Contudo, no filme de 2020 a amizade, mesmo que também comece de forma brusca, se desdobra naturalmente e é aí que se dão algumas mudanças muito interessantes entre os dois filmes. A atualização para o momento de consciência política e sociológica atual causa uma influência interessante para se comparar essas duas obras.

Porém o filme, apesar de um bom entretenimento, passa longe de ser perfeito. O terceiro ato é difícil de engolir, com uma conclusão corrida e onde aparentemente o orçamento foi menor do que o esperado. O que deveria ter um tom épico foi apenas ‘xoxo’ e fácil. As falas, embora emblemáticas, podem ter sido desenhadas demais para causar o impacto que a roteirista achou que iriam causar e por conta disso soam piegas quando ditas aos gritos pelos personagens. A escalada da tensão necessária para o filme ser o “horror” que reivindica ser  é inexistente e faz com que não fiquemos um minuto sequer apreensivos pelas personagens, o que é um perigo em um filme que lida com antagonistas mestres em magia.

Outro ponto negativo é a representatividade. Muito se fala em escalar atores e atrizes que fazem parte de grupos marginalizados – negros, LGBTQI+, PCD – mas esta escalação  não pode ser leviana. Ou seja, o personagem não pode estar lá apenas para ser um totem decorativo. Zoey Luna – atriz trans – é uma das quatro protagonistas do filme e, além de ser a que menos possui tempo de tela, é a que menos tem participação em falas, apenas balançando a cabeça em momentos decisivos ou falando “Concordo!” quando as outras afirmam algo.

Ter uma atriz trans é algo a se comemorar, porém mais que isso é necessário que a personagem seja participativa; que seja, de fato, uma personagem. Dito isso, é inegável que além de Lily, nenhuma outra personagem tenha tido qualquer aprofundamento verdadeiro no longa. Todas elas eram apenas suportes para auxiliar a “verdadeira protagonista” a alcançar um objetivo e fazer a trama avançar até o ponto em que elas estariam lá para ajudar Lily novamente.

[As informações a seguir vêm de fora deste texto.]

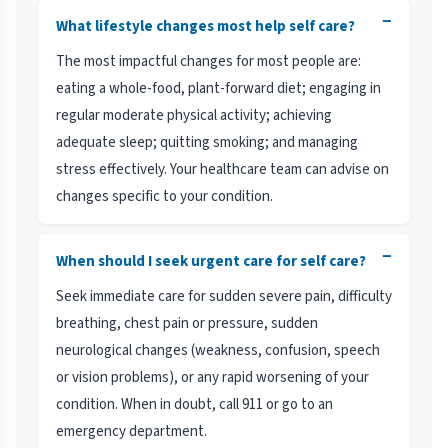
−
What lifestyle changes most help self care?
The most impactful changes for most people are:
eating a whole-food, plant-forward diet; engaging in
regular moderate physical activity; achieving
adequate sleep; quitting smoking; and managing
stress effectively. Your healthcare team can advise on
changes specific to your condition.
−
When should I seek urgent care for self care?
Seek immediate care for sudden severe pain, difficulty
breathing, chest pain or pressure, sudden
neurological changes (weakness, confusion, speech
or vision problems), or any rapid worsening of your
condition. When in doubt, call 911 or go to an
emergency department.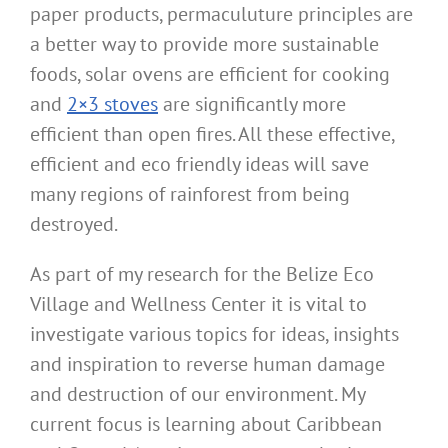
paper products, permaculuture principles are
a better way to provide more sustainable
foods, solar ovens are efficient for cooking
and
2×3 stoves
are significantly more
efficient than open fires. All these effective,
efficient and eco friendly ideas will save
many regions of rainforest from being
destroyed.
As part of my research for the Belize Eco
Village and Wellness Center it is vital to
investigate various topics for ideas, insights
and inspiration to reverse human damage
and destruction of our environment. My
current focus is learning about Caribbean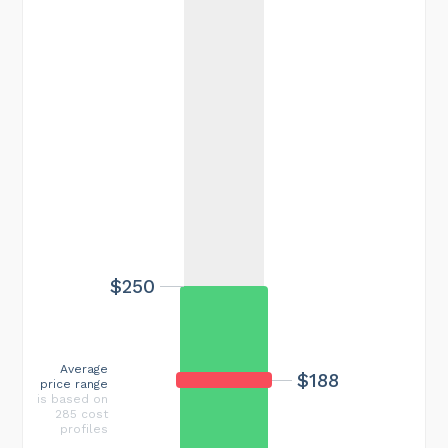
$250
Average
$188
price range
is based on
285 cost
profiles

“Jovens Bruxas: Nova Irmandade” é um filme que, sem dúvida, é uma boa diversão, porém perde grandes chances de superar o seu irmão mais velho, que continua sendo um clássico. O filme sem dúvidas ganha muito ao adaptar a cultura atual às telas, no entanto, mais do que símbolos, era necessário que a adaptasse em forma de ações. No mais, vale a pena conferir o filme para manter o espírito das bruxas e da nostalgia aceso.